Searching the Imaginary - Marna Shopoff
Internal Reflections
A few weeks ago a woman I now know as Marna Shopoff pulled up in front of City Gallery in a U-Haul pickup truck. Being the curious soul that I am, I squinted my eyes and tried to catch a glimpse of this roadside scene. As I gave the truck the once-over my eyes caught on what seemed to be protruding canvases filling the truck bed. I grabbed my one of my buds (and #KPMixtape’s very own) Jason Moore and we hurried outside to lend a hand. Marna Shopoff met us on the sidewalk, introduced herself, and immediately put us to work.
Under Shopoff’s direction, Jason and I cautiously carried canvas after canvas through the City Gallery and into Gallery No. 2. When the last painting was leaning safely against the gallery’s wall we took a step back and took in the view. What met our eyes wasn’t like anything I had ever seen before.

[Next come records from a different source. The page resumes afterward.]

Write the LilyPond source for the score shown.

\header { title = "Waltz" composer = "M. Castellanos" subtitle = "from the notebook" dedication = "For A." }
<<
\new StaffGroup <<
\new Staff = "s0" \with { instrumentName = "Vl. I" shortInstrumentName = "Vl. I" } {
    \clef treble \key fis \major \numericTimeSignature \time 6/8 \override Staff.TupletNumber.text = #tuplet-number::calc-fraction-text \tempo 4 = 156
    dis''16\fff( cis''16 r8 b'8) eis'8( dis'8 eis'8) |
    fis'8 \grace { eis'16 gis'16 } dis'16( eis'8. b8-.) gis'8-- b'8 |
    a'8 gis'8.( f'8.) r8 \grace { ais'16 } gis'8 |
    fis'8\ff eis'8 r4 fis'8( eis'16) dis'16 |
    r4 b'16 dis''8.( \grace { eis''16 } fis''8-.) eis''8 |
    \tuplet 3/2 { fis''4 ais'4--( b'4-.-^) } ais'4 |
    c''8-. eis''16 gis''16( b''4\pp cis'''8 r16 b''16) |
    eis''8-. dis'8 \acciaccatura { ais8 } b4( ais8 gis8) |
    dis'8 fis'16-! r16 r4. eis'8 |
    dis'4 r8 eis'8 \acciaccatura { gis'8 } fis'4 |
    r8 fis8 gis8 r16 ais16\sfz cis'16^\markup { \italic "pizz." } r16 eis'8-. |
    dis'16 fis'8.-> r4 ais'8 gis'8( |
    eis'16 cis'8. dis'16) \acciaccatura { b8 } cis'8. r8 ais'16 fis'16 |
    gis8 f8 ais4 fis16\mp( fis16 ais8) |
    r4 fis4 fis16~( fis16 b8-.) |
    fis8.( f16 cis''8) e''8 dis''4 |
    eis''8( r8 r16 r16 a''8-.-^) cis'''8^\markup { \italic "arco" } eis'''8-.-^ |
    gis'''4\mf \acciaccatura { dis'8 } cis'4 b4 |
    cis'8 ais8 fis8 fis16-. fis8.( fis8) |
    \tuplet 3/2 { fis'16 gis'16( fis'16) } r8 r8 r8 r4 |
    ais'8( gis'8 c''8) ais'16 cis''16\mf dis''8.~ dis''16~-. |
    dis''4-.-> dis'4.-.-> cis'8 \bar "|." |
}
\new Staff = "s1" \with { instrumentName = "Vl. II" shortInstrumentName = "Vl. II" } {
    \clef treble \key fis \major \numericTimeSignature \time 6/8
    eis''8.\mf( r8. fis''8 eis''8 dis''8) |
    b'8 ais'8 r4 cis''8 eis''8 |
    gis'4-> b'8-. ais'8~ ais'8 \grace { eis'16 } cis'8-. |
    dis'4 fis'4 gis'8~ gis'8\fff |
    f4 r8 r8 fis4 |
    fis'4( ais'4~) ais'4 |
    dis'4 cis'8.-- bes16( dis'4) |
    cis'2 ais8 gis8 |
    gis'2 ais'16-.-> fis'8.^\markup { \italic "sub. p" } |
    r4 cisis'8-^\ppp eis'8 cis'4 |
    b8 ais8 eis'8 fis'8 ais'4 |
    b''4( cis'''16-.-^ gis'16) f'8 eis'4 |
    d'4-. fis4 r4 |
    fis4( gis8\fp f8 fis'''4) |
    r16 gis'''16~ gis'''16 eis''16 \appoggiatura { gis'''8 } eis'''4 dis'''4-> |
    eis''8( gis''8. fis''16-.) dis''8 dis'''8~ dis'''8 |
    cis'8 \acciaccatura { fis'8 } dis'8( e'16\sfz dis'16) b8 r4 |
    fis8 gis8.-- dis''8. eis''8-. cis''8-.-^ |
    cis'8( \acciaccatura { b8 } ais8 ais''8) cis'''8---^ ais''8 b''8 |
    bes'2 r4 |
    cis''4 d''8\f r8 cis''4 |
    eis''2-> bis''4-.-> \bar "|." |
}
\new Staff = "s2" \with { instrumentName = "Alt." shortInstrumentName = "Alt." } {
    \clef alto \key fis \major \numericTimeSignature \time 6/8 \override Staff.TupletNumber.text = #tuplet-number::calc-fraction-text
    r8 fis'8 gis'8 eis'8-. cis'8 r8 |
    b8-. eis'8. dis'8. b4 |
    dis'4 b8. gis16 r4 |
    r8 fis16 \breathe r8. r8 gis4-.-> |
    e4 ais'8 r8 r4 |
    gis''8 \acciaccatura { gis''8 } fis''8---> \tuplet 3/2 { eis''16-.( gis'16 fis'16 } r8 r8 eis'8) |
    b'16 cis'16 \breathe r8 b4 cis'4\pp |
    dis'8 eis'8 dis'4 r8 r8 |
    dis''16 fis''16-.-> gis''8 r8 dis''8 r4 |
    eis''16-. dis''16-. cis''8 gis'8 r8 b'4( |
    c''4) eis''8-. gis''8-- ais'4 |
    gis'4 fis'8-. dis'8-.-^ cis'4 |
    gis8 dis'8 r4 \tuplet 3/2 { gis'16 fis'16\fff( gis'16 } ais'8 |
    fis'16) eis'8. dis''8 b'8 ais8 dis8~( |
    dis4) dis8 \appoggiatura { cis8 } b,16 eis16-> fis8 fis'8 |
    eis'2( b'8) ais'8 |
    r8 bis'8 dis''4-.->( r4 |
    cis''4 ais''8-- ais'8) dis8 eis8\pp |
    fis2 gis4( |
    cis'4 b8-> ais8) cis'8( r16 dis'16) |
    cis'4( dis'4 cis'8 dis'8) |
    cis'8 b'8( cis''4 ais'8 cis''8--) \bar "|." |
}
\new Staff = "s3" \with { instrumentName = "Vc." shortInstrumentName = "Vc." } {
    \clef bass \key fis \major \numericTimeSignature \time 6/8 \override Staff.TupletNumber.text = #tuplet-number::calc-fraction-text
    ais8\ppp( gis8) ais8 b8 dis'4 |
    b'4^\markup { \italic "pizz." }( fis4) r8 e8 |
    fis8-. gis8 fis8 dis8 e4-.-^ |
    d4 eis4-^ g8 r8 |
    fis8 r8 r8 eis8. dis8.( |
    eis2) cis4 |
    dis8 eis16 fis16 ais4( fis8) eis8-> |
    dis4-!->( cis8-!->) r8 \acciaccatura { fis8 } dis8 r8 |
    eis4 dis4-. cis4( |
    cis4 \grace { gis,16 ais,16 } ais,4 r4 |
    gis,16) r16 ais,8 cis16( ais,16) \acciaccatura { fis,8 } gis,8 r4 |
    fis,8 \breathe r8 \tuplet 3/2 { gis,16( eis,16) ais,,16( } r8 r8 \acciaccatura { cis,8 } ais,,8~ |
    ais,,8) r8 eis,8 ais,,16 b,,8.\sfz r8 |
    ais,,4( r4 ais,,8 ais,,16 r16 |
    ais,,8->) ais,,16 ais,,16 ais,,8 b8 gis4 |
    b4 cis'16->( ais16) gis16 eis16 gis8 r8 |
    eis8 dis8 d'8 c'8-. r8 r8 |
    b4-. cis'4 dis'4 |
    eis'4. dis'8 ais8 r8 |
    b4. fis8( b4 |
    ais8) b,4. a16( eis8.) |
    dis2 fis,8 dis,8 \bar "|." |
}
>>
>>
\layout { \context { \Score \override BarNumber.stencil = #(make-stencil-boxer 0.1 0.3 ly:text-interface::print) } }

Now, as a child of Western thought I have come to realize that I have a knack for three-dimensional angular perception on a two-dimensional plane. I can’t help but see corners and cubes and prisms when I look at particularly fashioned lines and shading on paper. So when I first took a gander at Shopoff’s show, the stimulation was almost intoxicating. Plane upon shaded planes holding beautifully selected pigment filled my vision. It was like I was visually gulping coffee mug after mug, but each with just the right amount of cream and sugar.
Marna’s work presented dozens and dozens of visually dissonant, yet methodically constructed planes intimately fashioned together on each canvas. These planes, in a way, began to challenge the way I saw and understood the world around me. To put it in the words of Harrison Center artist in residence Emily Andrews, “It is incredible how space seems to be deconstructed and analyzed in Shopoff’s work.”
Distant Grays
After the work was lovingly hung in Gallery No. 2, I asked Shopoff about her motivations and inspirations for this show. She replied, “Searching the Imaginary is a sort of retrospective exhibition of my recent MFA thesis work. These paintings are a body of work focused around the intimacy I find within shared architectural spaces.”
Eager to hear more, I asked Shopoff about the message of Searching the Imaginary, to which she responded, “I like to think of my work as a vehicle to investigate the perceptual intimacy I find within public space.” She elaborated, “Using abstraction as a way to move through a space, I explore how art can become a space by its interaction with the environment, and by how the space can become the artwork. To me, space is always a place for exploration, both compositionally and personally.”
Marna Shopoff’s show Searching the Imaginary hangs in Gallery No. 2 at the Harrison Center until July 25. Come and challenge your perceptions of space. The world around us may not be so simplistic after all.